> _Текст для разбора_:
11. 15 сентября.
Накануне - телеграмма о выезде Нюши и Лайзы. Ночью проснулся от крика в комнате Амори. Она стонала и корчилась в постели и была почти без сознания. Я сел и стал гладить ее руки, "Почему они не пишут?.. Что-нибудь совсем изменилось... Как они меня оскорбили... Лидия меня считает развратной..."
Потом она успокоилась. На рассвете я встал и пошел в город*. Я сосредоточивался по дороге и чувствовал внутренние крылья, которые несли меня. Во время ходьбы это выпрямляет необычайно. Серебряным утром спускался с гор. Бронзой червенел виноград. Кизил осенний - лилово-розовый, линялый, алый, винный...
Оставалось два часа до прихода поезда, и я пошел к Александре Михайловне*. Стал говорить ей о планах статей: о рифме-освободительнице, об утерянном искусстве плетения венков*.
Она перебила меня, когда я говорил о неумении носить и принимать венки:
"Это не в русском характере. Это не в духе православия. Все мы, в сущности, глубоко православны. Вы опять уходите от России. Мне жаль. Одно время вы чувствовали уже ее. Вы знаете, что вам надо готовиться к тому, чтобы принять венок. Смотрите - к Вашим словам уже начинают прислушиваться. Вы знаете, что Вы уже больше не имеете права шутить. Вот то, что Маргарита Васильевна не могла примириться с Вашими костюмами. Я этого уже не замечаю. Но это мешает людям подходить к Вам. К Вам станут приходить; так не обманывайте их. Смотрите - Вас всегда выделяли: женщины говорили, что вы не мужчина, - это значит, что Вы выше других. Я не говорю о том, что Вы талантливы, что у Вас больше эрудиции, чем у Вяч. Иванова и других. У Розанова, например, с его прозрениями. Но в Вас есть ясность и чистота. Вы, может быть, осуществление того, о чем они мечтают. Бессознательное осуществление. Понимаете, что Вы должны быть чисты. Для народа должны быть идеалы, конкретные, к которым можно обратиться. Вы должны быть готовы".

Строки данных
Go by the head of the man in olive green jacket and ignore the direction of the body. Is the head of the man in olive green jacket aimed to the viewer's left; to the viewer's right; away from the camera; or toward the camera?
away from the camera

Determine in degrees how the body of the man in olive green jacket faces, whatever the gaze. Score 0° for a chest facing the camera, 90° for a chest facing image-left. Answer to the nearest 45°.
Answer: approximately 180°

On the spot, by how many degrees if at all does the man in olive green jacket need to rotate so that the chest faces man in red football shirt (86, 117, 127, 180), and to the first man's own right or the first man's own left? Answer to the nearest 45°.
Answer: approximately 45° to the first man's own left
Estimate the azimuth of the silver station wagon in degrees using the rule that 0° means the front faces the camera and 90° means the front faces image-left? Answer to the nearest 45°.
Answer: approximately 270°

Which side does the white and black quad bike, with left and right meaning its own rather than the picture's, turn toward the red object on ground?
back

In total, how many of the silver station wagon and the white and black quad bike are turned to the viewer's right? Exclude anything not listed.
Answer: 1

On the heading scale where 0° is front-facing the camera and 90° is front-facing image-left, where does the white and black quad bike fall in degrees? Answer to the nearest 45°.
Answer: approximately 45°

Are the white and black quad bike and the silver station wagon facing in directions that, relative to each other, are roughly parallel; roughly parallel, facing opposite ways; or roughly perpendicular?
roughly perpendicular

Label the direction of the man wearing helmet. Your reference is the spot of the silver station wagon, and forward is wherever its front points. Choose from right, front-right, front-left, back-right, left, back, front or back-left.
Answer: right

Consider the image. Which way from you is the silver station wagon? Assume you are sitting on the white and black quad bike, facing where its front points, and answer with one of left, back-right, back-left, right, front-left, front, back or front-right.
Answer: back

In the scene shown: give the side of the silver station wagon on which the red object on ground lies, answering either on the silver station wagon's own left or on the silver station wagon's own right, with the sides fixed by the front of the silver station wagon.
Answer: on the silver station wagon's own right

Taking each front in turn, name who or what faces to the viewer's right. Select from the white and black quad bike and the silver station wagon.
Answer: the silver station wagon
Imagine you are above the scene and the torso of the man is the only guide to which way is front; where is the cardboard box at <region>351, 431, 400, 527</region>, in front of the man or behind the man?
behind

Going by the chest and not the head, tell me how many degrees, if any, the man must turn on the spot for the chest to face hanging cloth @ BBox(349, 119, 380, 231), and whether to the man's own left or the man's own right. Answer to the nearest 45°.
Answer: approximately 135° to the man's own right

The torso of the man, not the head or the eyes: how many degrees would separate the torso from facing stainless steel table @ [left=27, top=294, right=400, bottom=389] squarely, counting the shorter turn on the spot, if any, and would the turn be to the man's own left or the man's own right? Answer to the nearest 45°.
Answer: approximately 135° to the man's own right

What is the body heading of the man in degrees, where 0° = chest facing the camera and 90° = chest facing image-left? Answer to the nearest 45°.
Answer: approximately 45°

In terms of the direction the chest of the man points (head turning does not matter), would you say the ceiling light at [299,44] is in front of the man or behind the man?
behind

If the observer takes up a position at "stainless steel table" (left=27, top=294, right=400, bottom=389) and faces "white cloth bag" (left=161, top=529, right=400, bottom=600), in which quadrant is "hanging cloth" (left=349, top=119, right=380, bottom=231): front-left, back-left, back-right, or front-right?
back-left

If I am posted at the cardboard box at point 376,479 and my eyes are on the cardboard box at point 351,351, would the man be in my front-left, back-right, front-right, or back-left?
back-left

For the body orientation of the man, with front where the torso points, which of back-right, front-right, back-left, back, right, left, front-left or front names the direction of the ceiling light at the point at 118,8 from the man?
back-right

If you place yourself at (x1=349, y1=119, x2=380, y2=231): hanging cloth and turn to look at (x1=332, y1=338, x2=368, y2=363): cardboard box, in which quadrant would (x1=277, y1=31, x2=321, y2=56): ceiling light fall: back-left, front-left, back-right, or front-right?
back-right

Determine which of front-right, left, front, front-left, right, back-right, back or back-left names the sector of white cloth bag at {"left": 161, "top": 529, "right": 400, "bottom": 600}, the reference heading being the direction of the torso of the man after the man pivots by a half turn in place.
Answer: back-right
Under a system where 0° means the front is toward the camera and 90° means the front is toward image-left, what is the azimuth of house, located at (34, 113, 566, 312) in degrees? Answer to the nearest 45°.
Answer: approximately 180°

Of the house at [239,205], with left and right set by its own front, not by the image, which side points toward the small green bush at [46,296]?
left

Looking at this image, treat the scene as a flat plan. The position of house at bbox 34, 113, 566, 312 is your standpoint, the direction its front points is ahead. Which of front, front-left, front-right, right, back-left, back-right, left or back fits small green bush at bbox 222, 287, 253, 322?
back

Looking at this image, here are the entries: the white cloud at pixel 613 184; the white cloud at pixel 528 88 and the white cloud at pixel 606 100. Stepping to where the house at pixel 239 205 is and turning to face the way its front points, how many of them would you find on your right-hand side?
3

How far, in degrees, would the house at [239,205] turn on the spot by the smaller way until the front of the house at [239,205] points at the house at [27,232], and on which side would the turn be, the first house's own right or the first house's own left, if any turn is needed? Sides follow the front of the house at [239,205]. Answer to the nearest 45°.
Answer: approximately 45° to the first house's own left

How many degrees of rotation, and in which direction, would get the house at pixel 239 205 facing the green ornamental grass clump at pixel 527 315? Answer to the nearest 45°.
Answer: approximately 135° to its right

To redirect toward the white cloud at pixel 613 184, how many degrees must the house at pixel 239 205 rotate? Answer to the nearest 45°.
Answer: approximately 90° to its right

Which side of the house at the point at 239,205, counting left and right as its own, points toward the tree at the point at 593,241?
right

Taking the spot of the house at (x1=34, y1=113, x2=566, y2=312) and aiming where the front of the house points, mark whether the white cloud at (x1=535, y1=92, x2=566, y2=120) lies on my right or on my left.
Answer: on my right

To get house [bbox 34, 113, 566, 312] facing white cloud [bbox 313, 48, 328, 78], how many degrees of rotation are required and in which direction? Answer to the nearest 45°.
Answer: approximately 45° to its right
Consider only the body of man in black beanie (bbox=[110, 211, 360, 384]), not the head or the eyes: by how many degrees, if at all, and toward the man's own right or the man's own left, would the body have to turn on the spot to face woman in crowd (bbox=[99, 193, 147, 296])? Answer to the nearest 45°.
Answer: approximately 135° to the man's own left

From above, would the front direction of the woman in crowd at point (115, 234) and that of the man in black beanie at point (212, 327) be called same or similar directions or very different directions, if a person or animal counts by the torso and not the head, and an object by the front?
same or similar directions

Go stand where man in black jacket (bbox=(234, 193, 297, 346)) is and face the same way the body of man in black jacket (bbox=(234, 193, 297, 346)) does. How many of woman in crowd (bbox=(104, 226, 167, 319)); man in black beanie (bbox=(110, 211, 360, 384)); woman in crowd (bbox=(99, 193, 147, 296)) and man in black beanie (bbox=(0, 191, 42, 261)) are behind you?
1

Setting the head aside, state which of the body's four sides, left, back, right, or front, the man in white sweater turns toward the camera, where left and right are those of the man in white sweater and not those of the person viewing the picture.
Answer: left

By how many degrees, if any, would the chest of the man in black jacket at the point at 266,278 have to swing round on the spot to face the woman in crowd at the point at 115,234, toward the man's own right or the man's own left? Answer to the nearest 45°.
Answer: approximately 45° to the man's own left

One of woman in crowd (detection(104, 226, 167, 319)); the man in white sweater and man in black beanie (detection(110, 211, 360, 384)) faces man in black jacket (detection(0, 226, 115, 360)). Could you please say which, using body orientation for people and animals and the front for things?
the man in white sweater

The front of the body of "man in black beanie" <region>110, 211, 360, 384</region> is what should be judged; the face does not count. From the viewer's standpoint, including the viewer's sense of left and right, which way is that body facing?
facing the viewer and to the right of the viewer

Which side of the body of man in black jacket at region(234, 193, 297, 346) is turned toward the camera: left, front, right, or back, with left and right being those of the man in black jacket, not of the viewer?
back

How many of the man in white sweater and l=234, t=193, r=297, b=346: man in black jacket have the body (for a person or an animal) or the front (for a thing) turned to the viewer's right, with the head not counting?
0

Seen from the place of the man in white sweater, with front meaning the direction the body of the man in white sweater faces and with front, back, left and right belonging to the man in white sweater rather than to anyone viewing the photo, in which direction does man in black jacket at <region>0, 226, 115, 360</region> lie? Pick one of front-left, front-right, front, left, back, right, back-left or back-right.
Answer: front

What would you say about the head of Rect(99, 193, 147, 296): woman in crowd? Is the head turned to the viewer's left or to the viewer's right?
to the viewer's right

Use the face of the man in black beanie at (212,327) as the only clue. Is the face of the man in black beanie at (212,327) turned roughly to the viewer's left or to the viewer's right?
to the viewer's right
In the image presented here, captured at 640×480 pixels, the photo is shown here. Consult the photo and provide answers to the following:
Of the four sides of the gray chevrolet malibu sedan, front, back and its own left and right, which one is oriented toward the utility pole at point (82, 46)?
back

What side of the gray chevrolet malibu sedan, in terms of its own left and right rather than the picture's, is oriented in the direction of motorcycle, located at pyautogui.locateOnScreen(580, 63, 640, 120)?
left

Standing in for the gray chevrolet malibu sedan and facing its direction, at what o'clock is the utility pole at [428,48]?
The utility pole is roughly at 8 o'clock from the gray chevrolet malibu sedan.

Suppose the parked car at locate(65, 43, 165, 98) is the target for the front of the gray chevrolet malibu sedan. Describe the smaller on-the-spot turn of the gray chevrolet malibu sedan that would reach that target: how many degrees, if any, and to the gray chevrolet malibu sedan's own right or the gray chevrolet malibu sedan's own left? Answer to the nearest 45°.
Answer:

> _Ваше задание_: Какое утерянное искусство упомянуто среди планов статей в дневниковой записи от 15 сентября? Строки данных — это отдельный материал, с текстом они не связаны.

> _Итоговый ответ_: Искусство плетения венков.